District of Columbia Governing Body Information
2018 Marijuana Packaging Laws Update
The first step in the District of Columbia’s fight to legalize cannabis started with medical cannabis in 1998. Initiative 59, also called “Legalization of Marijuana for Medical Treatment Initiative” passed in November 1998, but the implementation was delayed for years when Congress passed the Barr Amendment. This Amendment delayed the start of DC’s medical marijuana program by prohibiting D.C. to use District funds to implement their medical cannabis program.
The Barr Amendment was finally overturned in 2009, and the first customer legally purchased medicinal cannabis in 2013. It’s been a rocky road for decriminalization of marijuana in the District of Columbia, finally ending with a new law that went into effect in July 2014. Soon after, Initiative 71 legalized the use of cannabis recreationally, which means that consumers can purchase medical cannabis without a prescription. Initiative 71 was approved by over 60% of the voters and went into full effect in 2015.
In the District of Columbia, the possession of small amounts of marijuana is legal for adults over 21 years old. It’s no longer illegal to possess two ounces or less of marijuana or to transfer one ounce or less to another person who is of legal age as long as it doesn’t fall under the guise of selling. It’s still a criminal violation to sell to another person, possess more than two ounces, operating a vehicle under the influence, or using marijuana in a public space. People who have a Medical Marijuana Card can possess up to two ounces per month, but the use of medical marijuana in public is still a criminal offense.

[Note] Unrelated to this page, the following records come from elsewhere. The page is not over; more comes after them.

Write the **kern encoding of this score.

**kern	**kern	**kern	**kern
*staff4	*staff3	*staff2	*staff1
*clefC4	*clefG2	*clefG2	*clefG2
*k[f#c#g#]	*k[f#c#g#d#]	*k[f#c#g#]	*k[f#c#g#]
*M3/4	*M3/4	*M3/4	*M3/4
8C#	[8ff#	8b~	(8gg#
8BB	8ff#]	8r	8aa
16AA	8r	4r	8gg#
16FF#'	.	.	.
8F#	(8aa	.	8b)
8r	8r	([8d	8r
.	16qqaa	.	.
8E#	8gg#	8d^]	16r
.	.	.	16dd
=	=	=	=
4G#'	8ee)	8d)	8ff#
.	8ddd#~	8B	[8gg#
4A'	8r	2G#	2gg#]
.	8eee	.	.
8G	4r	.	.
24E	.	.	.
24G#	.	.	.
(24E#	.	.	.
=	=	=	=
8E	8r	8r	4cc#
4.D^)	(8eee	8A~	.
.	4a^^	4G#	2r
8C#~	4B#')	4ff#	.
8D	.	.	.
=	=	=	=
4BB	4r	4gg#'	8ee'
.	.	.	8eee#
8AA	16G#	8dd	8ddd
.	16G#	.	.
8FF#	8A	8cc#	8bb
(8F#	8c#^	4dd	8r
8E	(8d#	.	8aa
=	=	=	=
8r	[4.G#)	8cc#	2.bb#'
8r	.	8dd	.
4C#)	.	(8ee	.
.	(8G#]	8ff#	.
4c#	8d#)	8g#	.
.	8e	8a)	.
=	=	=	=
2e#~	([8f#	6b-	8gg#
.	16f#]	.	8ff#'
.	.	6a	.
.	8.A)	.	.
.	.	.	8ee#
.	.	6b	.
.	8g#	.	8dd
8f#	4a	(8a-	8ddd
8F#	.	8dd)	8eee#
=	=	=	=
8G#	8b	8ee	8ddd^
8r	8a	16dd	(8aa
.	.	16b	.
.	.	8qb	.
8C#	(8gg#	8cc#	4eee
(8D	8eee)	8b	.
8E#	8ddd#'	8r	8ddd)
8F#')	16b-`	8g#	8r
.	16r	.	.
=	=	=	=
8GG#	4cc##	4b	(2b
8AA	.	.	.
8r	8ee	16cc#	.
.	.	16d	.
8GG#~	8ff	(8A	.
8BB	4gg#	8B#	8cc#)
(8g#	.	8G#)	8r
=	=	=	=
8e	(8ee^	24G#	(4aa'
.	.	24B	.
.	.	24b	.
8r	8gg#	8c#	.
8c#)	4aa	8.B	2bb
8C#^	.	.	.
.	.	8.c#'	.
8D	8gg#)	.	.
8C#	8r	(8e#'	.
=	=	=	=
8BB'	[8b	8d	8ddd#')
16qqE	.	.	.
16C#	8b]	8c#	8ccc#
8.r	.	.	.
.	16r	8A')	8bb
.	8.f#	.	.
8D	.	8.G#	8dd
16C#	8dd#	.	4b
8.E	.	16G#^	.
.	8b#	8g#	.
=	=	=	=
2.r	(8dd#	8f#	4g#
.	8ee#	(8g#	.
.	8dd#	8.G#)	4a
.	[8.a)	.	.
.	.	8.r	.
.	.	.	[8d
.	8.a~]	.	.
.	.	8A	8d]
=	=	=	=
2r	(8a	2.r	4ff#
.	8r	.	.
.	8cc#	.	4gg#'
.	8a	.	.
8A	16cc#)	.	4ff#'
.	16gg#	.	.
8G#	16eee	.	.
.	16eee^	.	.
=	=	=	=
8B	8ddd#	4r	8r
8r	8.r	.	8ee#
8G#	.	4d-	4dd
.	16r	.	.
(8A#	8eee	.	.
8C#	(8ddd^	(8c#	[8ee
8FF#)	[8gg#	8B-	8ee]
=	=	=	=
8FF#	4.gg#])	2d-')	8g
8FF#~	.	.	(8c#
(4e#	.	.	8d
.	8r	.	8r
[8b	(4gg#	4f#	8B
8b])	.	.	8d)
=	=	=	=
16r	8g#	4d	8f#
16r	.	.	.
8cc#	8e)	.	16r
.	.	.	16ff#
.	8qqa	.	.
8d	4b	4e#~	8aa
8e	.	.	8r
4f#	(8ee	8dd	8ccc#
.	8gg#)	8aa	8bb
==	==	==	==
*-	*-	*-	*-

2017 Marijuana Packaging Laws Update
Washington D.C. was a somewhat latecomer to the medical cannabis industry in February of 2015, but their Medical Marijuana Program is well organized and provides lots of guidelines for producers, product manufacturers, and dispensaries. Like many other states, D.C. is very concerned with making sure the labeling of cannabis products doesn’t contain anything that might appeal to children and that the packaging of cannabis is in child-resistant containers.
The rules state: “A cultivation center that produces edible marijuana products or marijuana-infused products shall ensure that all edible marijuana products or marijuana-infused products offered for sale:
(a) Are labeled clearly and unambiguously as medical marijuana;
(b) Are not presented in packaging or with labeling that is appealing to children; and
(c) Have packaging designed or constructed to be significantly difficult for children under five (5) years of age to open, but not normally difficult for adults to use properly.”
D.C. also has very strict labeling requirements, including stating clearly that there is medical marijuana in the container, as well as listing all the other ingredients in the product. Labels must also include specific text, which is outlined below.
“No medical marijuana shall be dispensed or distributed to a qualifying patient or caregiver unless the container in which it is distributed bears a legible label, firmly affixed, stating the following information:
(a) The name of the cultivation center where the medical marijuana was produced;
(b) The name of the dispensary where the medical marijuana was dispensed;
(c) The quantity of medical marijuana contained within;
(d) The cannabinoid profile of the medical marijuana contained within, including the THC level;
(e) Any other ingredient or ingredients besides medical marijuana contained within;
(f) The name of the recommending physician;
(g) The dispensing date that the medical marijuana was transferred to the qualified patient or caregiver;
(h) The qualifying patient’s name and registration card number; and
(i) A statement that the product is for medical use and not for resale or transfer to another person, containing the following language: ‘Contains Marijuana. Keep out of the reach of children.’”
Please refer to the Washington D.C. Medical Marijuana Program website for more specific information. All text is taken from the D.C. Municipal Regulations and D.C. Register’s rules on medical marijuana.